Relax your shoulders down away from your ears. Avoid hunching or slouching forward.
4. Breathe rhythmically
Breathing in a rhythmic pattern allows you to take in more oxygen and put less stress on your body. Each time your foot hits the ground, the force of the impact can cause stress to your body.
To prevent muscular imbalances, alternate your exhales between your right and left foot. Rhythmic breathing allows you to put less pressure on your diaphragm and balance the stress of the impact between both sides of your body.
Follow a 3:2 pattern that allows you to alternate which foot gets the impact as you exhale. Inhale for three foot strikes and exhale for two. If you’re running at a faster pace, you can use a 2:1 pattern.
If following a running pattern feels too complicated, simply pay attention to your breath to get a sense of how a comfortable rhythm feels.
5. Inhale fresh air
It will be much easier to breathe if you’re inhaling clean air. If you plan to run outdoors in an urban area with air pollution, choose the time of day when traffic is at its lowest. Avoid the busiest roads and choose streets that are less congested.

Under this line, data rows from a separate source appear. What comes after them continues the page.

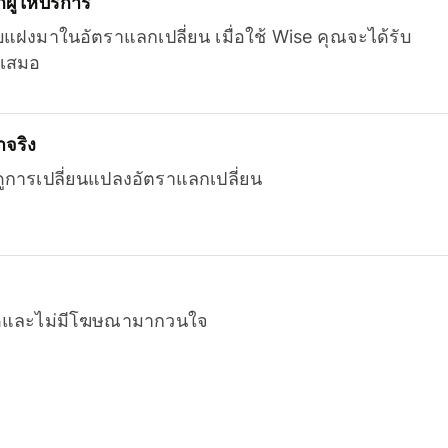
ู้ให้บริการ
บแฝงมาในอัตราแลกเปลี่ยน เมื่อใช้ Wise คุณจะได้รับ
เสมอ
จริง
ยดูการเปลี่ยนแปลงอัตราแลกเปลี่ยน
หมดและไม่มีโฆษณามากวนใจ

It’s important to stay active if you have asthma, even if exercise seems to set off or heighten symptoms. With the right approach, you can improve lung function and manage your symptoms. Take a look at some top breathing tips for runners with asthma.
6. Fair weather wins
Certain types of weather can trigger asthma symptoms. On these days, you may choose to run indoors. Cold air contains less moisture, which makes it less comfortable to breathe, and can trigger symptoms.
If you do run in colder weather, cover your mouth and nose with a scarf in order to moisten and warm the air you inhale. Other triggers include changes in the weather, hot days, and thunderstorms.

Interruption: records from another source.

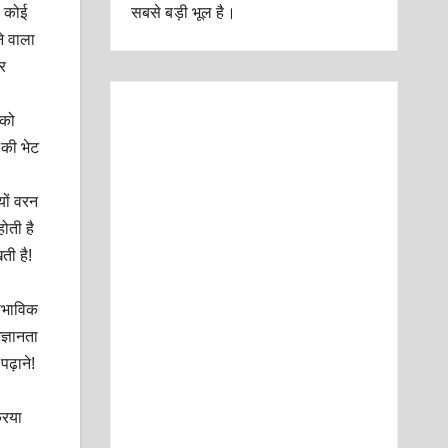
! कोई
सबसे बड़ी भूल है।
ने वाला
र
 को
 की भेट
यों वरन
ोती है
ती है!
ाभाविक
ज्ञानता
ढ़ाने!
रिया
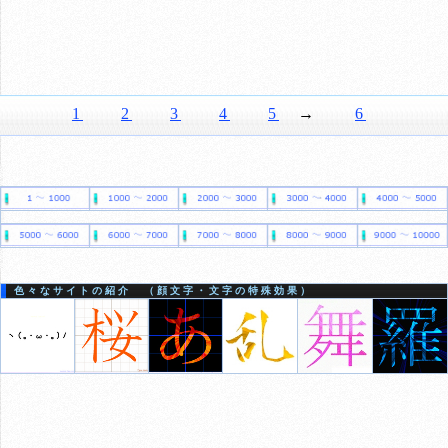
1
2
3
4
5
→
6
色々なサイトの紹介 （顔文字・文字の特殊効果）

7. Ease your way in and out of running
Warming up is especially important if you have asthma since you need to allow your lungs plenty of time to warm up. Slowly build up the intensity to give your lungs a chance to start working.
Once you’re nearly finished running, wind down so your lungs have a chance to gradually cool down.
8. Avoid pollen
Check the pollen count before heading outdoors to run, and plan to run when the pollen count is at its lowest, which is usually in the morning or after it rains.

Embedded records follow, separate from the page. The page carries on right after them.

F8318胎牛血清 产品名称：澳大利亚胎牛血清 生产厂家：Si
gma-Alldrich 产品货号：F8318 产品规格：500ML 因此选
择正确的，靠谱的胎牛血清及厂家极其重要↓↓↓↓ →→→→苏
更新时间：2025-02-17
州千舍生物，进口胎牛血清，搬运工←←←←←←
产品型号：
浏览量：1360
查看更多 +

If it’s something you can’t avoid, consider wearing a pollen mask. After your run, take a shower and wash your workout clothing.
9. Breathing techniques
There are several breathing exercises that are recommended for people with asthma. These exercises may enhance your breathing patterns, thus bringing benefit to your runs.
You can try out some of these techniques to see which ones help you to manage your symptoms and bring you the most benefit.
You can practice:
- nasal breathing
- the Papworth method
- Buteyko breathing
- deep yogic breathing
Talk to your doctor before beginning any new exercise program, especially if you’re new to fitness, have any medical concerns, or take medications.
Take care if you have any lung concerns such as asthma or a chronic obstructive pulmonary disease, which includes emphysema and chronic bronchitis.
Seek medical attention if you find it difficult to breathe or experience shortness of breath, gasping, or wheezing while running. Other symptoms that warrant medical attention include feeling dizzy, faint, or disoriented.
With the right tools, you can improve your breathing patterns while you run. These straightforward techniques can help you to breathe and run at your full potential. Aim to run a pace that allows you to breathe easily and carry on a normal conversation without struggling for breath.
Get in the habit of tuning into your breath not only as you run, but at various times throughout the day. Remind yourself to maintain a smooth, even breath and pay attention to any variations as well as how your breath responds to certain situations or activities.